■ **Problem A**
From the forum thread on tag reading, output the passage starting at "I'm using a" and ending at "with this bug?", with no changes.
■ **Problem B**
Answer these questions using the forum thread on tag reading:
(i) Which option of the TAGS add-on makes it produce UTF-8 text instead of ANSI?
(ii) Which function in BASS .NET does grokoder use to read the tags?
(iii) Which code page would be correct for ID3v2 text in ISO-8859-1?

-- Excerpt follows --

Author Topic: Tags of some files aren't read correctly  (Read 3618 times)

grokoder

  • Posts: 29
Tags of some files aren't read correctly
« on: 1 Jan '15 - 04:56 »
BASS doesn't read tags of some files correctly. (Tags of these files are read correctly by Windows and Songbird, so this must be a bug in BASS).
It looks like BASS is using ASCII encoding for all non-Unicode tags. It should use system default encoding instead.

grokoder

  • Posts: 29
Re: Tags of some files aren't read correctly
« Reply #1 on: 1 Jan '15 - 05:07 »
UPD: BASS is using Windows-1252, while it should use system default encoding instead.
« Last Edit: 1 Jan '15 - 05:20 by grokoder »

Ian @ un4seen

  • Administrator
  • Posts: 23475
Re: Tags of some files aren't read correctly
« Reply #2 on: 2 Jan '15 - 15:45 »
BASS doesn't do any translation of tags itself (except to UTF-8 with Java on Android), ie. BASS_ChannelGetTags just gives what's in the file. Are you using the TAGS add-on? If so, it will produce ANSI text by default, but you can use the "UTF8" option to tell it to produce UTF-8 text instead. For example...

Code: [Select]
title=TAGS_Read(handle, "%UTF8(%TITL)"); // get title in UTF-8 form

grokoder

  • Posts: 29
Re: Tags of some files aren't read correctly
« Reply #3 on: 3 Jan '15 - 03:55 »
I'm using a BassTags.BASS_TAG_GetFromFile function in BASS .NET. It has to do some translation, because original tags can be ANSI strings, and this method returns a TAG_INFO class with System.String fields (and this type is always using UTF16).
I could do translation to a proper code page myself, but I don't see any way to detect if the encoding of the original tags is ANSI or Unicode.

grokoder

  • Posts: 29
Re: Tags of some files aren't read correctly
« Reply #4 on: 5 Jan '15 - 13:13 »
So, any help with this bug?

Ian @ un4seen

  • Administrator
  • Posts: 23475
Re: Tags of some files aren't read correctly
« Reply #5 on: 5 Jan '15 - 14:33 »
What type of tags do the affected files have, eg. ID3v1?

grokoder

  • Posts: 29
Re: Tags of some files aren't read correctly
« Reply #6 on: 6 Jan '15 - 08:31 »
What type of tags do the affected files have, eg. ID3v1?
It returns this type:

      tagType   BASS_TAG_ID3V2   Un4seen.Bass.BASSTag

Ian @ un4seen

  • Administrator
  • Posts: 23475
Re: Tags of some files aren't read correctly
« Reply #7 on: 6 Jan '15 - 17:24 »
OK, it appears to be ID3v2 tags then. ID3v2 tags can specify the text encoding (unlike ID3v1), so there should not be any character set issues with them, assuming that the software that wrote the tags did it properly. The text can be either ISO-8859-1 or UTF-16 (or UTF-8 with ID3v2.4). Which is your files using? If it's ISO-8859-1, then it would be correct to use the Windows-1252 code page for them. If you're unsure, you can upload one of the files and I'll have a look...

-- Excerpt concluded --
-- Supplied information follows --

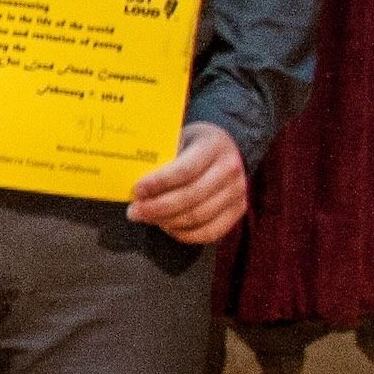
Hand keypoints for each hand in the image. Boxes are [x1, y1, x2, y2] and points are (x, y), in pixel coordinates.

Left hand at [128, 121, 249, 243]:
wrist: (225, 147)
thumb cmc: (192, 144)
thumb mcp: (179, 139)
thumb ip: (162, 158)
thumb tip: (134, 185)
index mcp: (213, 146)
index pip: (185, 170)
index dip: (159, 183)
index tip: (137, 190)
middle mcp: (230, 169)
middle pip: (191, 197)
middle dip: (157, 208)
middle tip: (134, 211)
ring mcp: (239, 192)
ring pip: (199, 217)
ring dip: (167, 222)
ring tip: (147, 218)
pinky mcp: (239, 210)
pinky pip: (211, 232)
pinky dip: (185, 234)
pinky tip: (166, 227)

-- Supplied information concluded --
-- Supplied information follows --

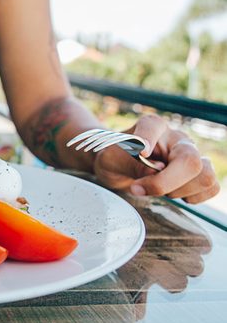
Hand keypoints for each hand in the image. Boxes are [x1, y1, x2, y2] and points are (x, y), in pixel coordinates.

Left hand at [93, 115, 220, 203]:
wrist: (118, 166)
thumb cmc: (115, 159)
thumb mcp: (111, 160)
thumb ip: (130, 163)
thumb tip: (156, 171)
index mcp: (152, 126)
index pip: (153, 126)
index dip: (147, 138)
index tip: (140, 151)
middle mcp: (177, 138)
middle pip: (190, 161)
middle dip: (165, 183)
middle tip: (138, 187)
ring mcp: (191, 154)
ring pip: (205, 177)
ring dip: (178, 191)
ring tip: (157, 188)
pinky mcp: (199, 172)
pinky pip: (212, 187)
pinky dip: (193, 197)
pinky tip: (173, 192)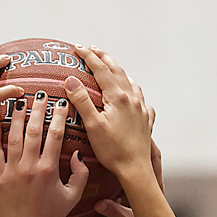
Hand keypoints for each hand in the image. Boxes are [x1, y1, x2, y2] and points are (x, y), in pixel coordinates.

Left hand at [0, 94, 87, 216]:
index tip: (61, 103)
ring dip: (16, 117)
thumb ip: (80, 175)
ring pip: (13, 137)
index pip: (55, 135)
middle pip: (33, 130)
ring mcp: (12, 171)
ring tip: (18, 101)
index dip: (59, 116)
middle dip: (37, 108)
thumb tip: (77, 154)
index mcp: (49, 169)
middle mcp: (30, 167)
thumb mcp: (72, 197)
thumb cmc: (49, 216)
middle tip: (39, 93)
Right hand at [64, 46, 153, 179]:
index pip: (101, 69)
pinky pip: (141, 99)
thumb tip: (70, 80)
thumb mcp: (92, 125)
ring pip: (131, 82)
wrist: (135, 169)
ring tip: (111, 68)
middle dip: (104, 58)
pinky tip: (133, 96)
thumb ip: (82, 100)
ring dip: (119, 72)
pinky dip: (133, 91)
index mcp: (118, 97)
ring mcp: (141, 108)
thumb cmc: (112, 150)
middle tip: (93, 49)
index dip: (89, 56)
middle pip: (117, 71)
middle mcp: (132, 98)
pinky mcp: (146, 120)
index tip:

-- Supplied information concluded --
-- Supplied information follows --

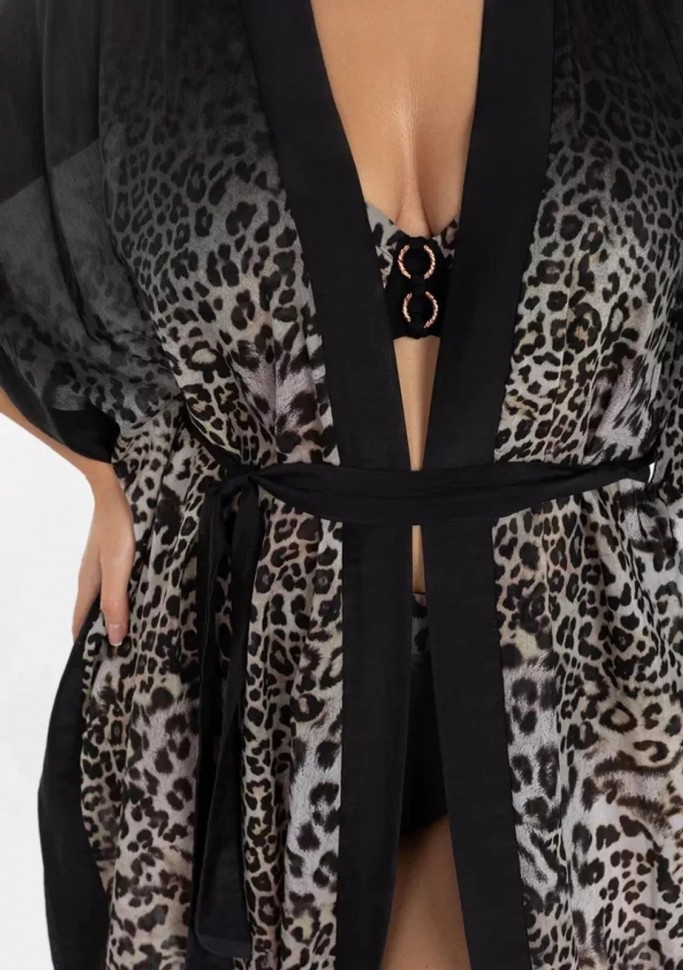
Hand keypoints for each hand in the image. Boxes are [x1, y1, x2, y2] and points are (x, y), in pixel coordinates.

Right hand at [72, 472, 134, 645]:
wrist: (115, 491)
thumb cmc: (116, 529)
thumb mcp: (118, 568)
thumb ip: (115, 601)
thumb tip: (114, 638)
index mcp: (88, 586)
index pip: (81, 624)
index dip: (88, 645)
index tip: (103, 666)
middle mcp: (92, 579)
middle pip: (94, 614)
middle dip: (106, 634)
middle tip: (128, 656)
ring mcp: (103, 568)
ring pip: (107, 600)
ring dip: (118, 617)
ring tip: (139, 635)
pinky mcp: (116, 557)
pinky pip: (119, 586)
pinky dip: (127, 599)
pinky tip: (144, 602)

-- Supplied information concluded --

■ **Written reply A**
I'm using a BassTags.BASS_TAG_GetFromFile function in BASS .NET. It has to do some translation, because original tags can be ANSI strings, and this method returns a TAG_INFO class with System.String fields (and this type is always using UTF16).
I could do translation to a proper code page myself, but I don't see any way to detect if the encoding of the original tags is ANSI or Unicode.

grokoder

  • Posts: 29
Re: Tags of some files aren't read correctly
« Reply #4 on: 5 Jan '15 - 13:13 »
So, any help with this bug?

■ **Written reply B**
(i) The "UTF8" option.
(ii) BassTags.BASS_TAG_GetFromFile.
(iii) Windows-1252.